Required work: Pick up the CDN security interview text after its last line and keep writing it.
* Start Selected passage *
CDN Security — Interview¶

A CDN is not only a performance layer; it is the security perimeter that every request crosses before it reaches your origin. These questions probe whether you understand what protection each CDN feature buys, where it sits in the request path, and the trade-offs a staff engineer must weigh — TLS custody, DDoS layering, signed access, origin lockdown, cache-layer attacks, and the concentration risk of putting one vendor in front of everything.

Table of Contents¶

Q1: How does putting a CDN in front of your origin improve security?
Q2: Distinguish L3/4 from L7 DDoS mitigation on a CDN.
Q3: Why can a CDN absorb a volumetric attack your origin can't?
Q4: How do signed URLs / signed cookies work, and what do they protect?
Q5: What must a signed-URL scheme get right to be secure?
Q6: What is hotlink protection and how is it enforced?
Q7: An attacker found your origin's real IP and bypasses the CDN. How do you stop this?
Q8: What is the trust trade-off of terminating TLS at the CDN?
Q9: What is web cache poisoning and how do you prevent it?
Q10: What is web cache deception, and how does it differ from poisoning?
Q11: What is a WAF, and what's the operational risk of turning it on?
Q12: Why is a CDN a single point of failure, and how do you manage that?
Q13: Scenario — secure a public API and media assets behind a CDN.
Q14: Rapid-fire — terms and one-liners.

Q1: How does putting a CDN in front of your origin improve security?¶

The CDN becomes a reverse-proxy perimeter: every client connects to the edge, never directly to the origin. That position lets it add four independent layers:

TLS termination — encryption is enforced at the edge, with modern ciphers, OCSP stapling, and HSTS applied uniformly regardless of what the origin supports.
DDoS absorption — attack traffic is spread across the CDN's globally distributed anycast capacity (Tbps-scale) instead of hitting one origin link.
WAF / bot management — malicious requests (SQLi, XSS, path traversal, credential stuffing) are inspected and blocked before reaching application code.
Origin concealment — the origin IP is hidden behind edge IPs, so attackers can't target it directly (provided origin lockdown is enforced — see Q7).
* End Selected passage *
* Start Data shown *
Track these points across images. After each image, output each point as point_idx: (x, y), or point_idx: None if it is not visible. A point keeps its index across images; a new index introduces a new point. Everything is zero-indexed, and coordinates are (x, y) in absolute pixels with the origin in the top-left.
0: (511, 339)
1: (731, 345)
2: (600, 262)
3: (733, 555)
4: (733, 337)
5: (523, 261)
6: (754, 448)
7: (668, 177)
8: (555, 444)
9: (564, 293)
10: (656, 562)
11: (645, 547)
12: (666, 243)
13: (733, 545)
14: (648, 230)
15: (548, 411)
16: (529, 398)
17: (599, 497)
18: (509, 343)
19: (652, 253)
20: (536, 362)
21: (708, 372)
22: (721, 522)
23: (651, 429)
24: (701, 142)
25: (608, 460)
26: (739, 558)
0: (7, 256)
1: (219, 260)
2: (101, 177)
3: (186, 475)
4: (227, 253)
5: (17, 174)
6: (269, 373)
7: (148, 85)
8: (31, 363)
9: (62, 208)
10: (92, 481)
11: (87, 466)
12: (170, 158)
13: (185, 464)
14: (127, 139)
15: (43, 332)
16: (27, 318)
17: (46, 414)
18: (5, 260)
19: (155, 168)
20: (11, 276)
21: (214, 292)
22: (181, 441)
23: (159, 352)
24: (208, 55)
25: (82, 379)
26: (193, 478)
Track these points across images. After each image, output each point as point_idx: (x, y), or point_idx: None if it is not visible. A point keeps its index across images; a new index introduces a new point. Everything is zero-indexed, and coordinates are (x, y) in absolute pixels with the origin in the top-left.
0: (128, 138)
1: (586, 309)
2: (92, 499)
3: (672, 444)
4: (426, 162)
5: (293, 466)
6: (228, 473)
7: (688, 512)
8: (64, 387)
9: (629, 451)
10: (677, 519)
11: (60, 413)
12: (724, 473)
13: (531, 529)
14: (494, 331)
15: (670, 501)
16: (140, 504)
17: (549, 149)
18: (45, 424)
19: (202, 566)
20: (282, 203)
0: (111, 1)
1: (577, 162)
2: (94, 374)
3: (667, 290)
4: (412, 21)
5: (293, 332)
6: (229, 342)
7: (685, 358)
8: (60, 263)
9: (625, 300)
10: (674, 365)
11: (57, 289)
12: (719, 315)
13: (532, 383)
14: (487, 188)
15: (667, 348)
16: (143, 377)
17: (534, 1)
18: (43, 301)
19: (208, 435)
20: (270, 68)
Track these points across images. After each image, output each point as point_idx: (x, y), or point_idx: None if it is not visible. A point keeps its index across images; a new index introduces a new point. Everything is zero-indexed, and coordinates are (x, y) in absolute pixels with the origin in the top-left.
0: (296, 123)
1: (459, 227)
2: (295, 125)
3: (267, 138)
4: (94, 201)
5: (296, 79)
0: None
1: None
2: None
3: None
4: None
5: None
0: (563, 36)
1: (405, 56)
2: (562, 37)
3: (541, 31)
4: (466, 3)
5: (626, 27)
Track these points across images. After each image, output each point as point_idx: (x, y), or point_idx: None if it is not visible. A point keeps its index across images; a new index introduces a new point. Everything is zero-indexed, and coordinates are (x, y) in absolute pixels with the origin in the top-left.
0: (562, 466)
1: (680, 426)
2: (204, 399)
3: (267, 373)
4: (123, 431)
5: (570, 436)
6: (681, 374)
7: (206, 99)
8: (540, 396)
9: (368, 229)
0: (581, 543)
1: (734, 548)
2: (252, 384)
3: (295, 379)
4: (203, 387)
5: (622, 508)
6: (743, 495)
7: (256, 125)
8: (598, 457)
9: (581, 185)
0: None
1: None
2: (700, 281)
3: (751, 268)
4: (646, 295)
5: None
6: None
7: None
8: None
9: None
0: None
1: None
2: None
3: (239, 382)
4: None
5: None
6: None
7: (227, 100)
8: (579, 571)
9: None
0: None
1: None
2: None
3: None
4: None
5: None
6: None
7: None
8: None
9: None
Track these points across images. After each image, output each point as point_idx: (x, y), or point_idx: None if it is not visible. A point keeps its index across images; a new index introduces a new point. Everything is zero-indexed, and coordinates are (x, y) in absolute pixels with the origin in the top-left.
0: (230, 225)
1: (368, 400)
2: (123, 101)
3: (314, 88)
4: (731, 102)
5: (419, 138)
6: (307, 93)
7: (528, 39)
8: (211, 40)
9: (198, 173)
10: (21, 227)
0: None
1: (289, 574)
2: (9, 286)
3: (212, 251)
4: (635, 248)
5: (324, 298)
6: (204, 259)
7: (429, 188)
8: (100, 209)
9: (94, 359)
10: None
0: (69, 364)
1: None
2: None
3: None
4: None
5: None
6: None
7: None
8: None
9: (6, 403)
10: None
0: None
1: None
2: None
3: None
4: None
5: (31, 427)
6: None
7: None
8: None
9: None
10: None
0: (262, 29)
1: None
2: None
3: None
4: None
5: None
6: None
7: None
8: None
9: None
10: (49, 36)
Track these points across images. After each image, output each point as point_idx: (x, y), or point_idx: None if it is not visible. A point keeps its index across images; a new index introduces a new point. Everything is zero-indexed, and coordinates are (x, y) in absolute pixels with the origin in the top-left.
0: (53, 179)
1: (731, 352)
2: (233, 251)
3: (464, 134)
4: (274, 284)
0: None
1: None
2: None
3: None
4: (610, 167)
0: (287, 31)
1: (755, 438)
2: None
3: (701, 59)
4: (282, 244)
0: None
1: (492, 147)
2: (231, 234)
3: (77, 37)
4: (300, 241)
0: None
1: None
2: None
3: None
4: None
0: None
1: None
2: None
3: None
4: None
* End Data shown *
Solved exercise:
The mental model: the origin stops being internet-facing and becomes a backend that only the CDN is allowed to talk to.

Q2: Distinguish L3/4 from L7 DDoS mitigation on a CDN.¶

They defend different layers of the stack and use different techniques:

Dimension	L3/4 (volumetric / protocol)	L7 (application)
Attack examples	UDP/ICMP floods, SYN floods, amplification (DNS/NTP/memcached)	HTTP floods, slowloris, cache-busting query floods, credential stuffing
Metric of the attack	Bits/sec, packets/sec	Requests/sec, concurrent connections
Where it's dropped	Network edge / scrubbing, anycast dispersion, SYN cookies	Reverse proxy: rate limiting, JS/CAPTCHA challenge, WAF rules, bot scoring
What it needs to inspect	Packet headers only	Full HTTP semantics (method, path, headers, cookies)
Cost to defend	Cheap once capacity exists	Expensive — each request needs application-aware evaluation

A real attack often combines both, so mitigation is layered: absorb the volume at L3/4, then apply per-request logic at L7.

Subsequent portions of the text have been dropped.